Service Health
Incident affecting Google BigQuery
Execution of BigQuery query jobs is delayed, queries may take longer than usual to complete
Incident began at 2014-10-13 00:30 and ended at 2014-10-13 13:55 (all times are US/Pacific).
Date | Time | Description | |
---|---|---|---|
| 24 Oct 2014 | 11:07 PDT | SUMMARY: On Monday 13 October 2014, some user-submitted BigQuery jobs experienced increased execution time for a period 13 hours and 18 minutes. If your jobs were affected by this delayed execution, we apologize; we strive to maintain the highest standard of performance and reliability and failed to uphold that standard in this instance. We have implemented changes to both address this issue and monitor and prevent future recurrences of this issue. DETAILED DESCRIPTION OF IMPACT: From 00:37 to 13:55 PDT on Monday 13 October 2014, 1.6% of queries experienced scheduling delays of up to four hours and experienced performance degradation during execution. Affected jobs started to recover by 07:17 and were fully recovered by 13:55. ROOT CAUSE: The BigQuery service received a combination of user queries that led to lock contention in the underlying component responsible for processing large joins and groupings. This lock contention slowed down both scheduling and query execution. REMEDIATION AND PREVENTION: Monitoring systems alerted Google engineers to increased query latency at 02:27. To address the performance of the service, Google engineers restarted several of the service components, and focused on identifying specific affected queries and projects. At 07:27, the engineers redirected traffic to an unaffected datacenter to mitigate the effect on new incoming queries. To prevent further recurrence of this issue, Google engineers have addressed the sources of lock contention responsible for performance degradation, and have added further instrumentation to help on-call engineers quickly identify problematic combinations of user queries. Finally, Google engineers have added more stringent detection and alerting in cases of latency increases. |
| 13 Oct 2014 | 14:14 PDT | The problem with Google BigQuery should be resolved as of Monday, 2014-10-13 13:55 US/Pacific.
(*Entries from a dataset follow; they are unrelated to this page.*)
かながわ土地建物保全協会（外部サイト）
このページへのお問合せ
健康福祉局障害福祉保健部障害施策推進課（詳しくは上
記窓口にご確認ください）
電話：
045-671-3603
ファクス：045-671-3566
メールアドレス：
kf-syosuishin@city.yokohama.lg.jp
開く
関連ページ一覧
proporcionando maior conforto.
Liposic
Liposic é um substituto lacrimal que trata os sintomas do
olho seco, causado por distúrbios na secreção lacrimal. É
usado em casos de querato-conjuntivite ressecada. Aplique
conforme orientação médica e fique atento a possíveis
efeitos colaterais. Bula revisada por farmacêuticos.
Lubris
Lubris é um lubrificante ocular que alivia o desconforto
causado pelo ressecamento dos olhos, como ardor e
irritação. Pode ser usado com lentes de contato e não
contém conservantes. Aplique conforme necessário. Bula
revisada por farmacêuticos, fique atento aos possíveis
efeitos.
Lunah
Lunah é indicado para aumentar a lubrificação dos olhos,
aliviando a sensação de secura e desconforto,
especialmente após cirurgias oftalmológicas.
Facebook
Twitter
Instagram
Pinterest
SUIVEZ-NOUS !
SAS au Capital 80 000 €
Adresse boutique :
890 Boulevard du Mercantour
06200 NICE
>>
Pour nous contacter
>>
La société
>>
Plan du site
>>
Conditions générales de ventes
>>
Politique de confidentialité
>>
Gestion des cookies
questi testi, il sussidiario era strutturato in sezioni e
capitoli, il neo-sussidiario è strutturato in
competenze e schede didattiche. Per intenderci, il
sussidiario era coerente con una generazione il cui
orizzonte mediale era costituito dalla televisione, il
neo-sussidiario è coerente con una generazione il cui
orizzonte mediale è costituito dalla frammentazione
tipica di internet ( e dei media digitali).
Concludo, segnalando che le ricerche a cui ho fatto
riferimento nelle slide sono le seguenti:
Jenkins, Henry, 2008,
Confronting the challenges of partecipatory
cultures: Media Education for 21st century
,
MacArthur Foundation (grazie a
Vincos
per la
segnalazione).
We apologize for any issues this may have caused to you or your users and thank you for your patience and continued support. Please rest assured that system reliability is a top priority at Google, and we are constantly working to improve the reliability of our systems. We will provide a more detailed analysis of this incident once we have completed our internal investigation. |
| 13 Oct 2014 | 12:35 PDT | Google BigQuery performance has been restored for most query jobs, and we expect resolution for the remaining affected jobs in the near future. For everyone who is affected, we apologize for any inconvenience you are experiencing. We will provide the next update by 2014-10-13 13:00 (Pacific Time) with further details. |
| 13 Oct 2014 | 11:24 PDT | We are continuing work to correct the ongoing issues with Google BigQuery. By now, we have stabilized the system performance and are closely monitoring the situation as we carry on the investigation into root cause. For everyone who is affected, we apologize for any inconvenience you may be experiencing. We will provide another status update by 2014-10-13 12:00 US/Pacific. |
| 13 Oct 2014 | 10:12 PDT | We are still investigating the issue with Google BigQuery service. Execution of some query jobs are taking longer than usual and may timeout. We will provide another status update by 2014-10-13 11:00 US/Pacific. |
| 13 Oct 2014 | 09:05 PDT | We're investigating an issue with BigQuery service beginning at around 2014-10-13 00:30 US/Pacific. Execution of some query jobs is taking longer than usual and might timeout. We will provide more information by 2014-10-13 10:00 US/Pacific. |
- All times are US/Pacific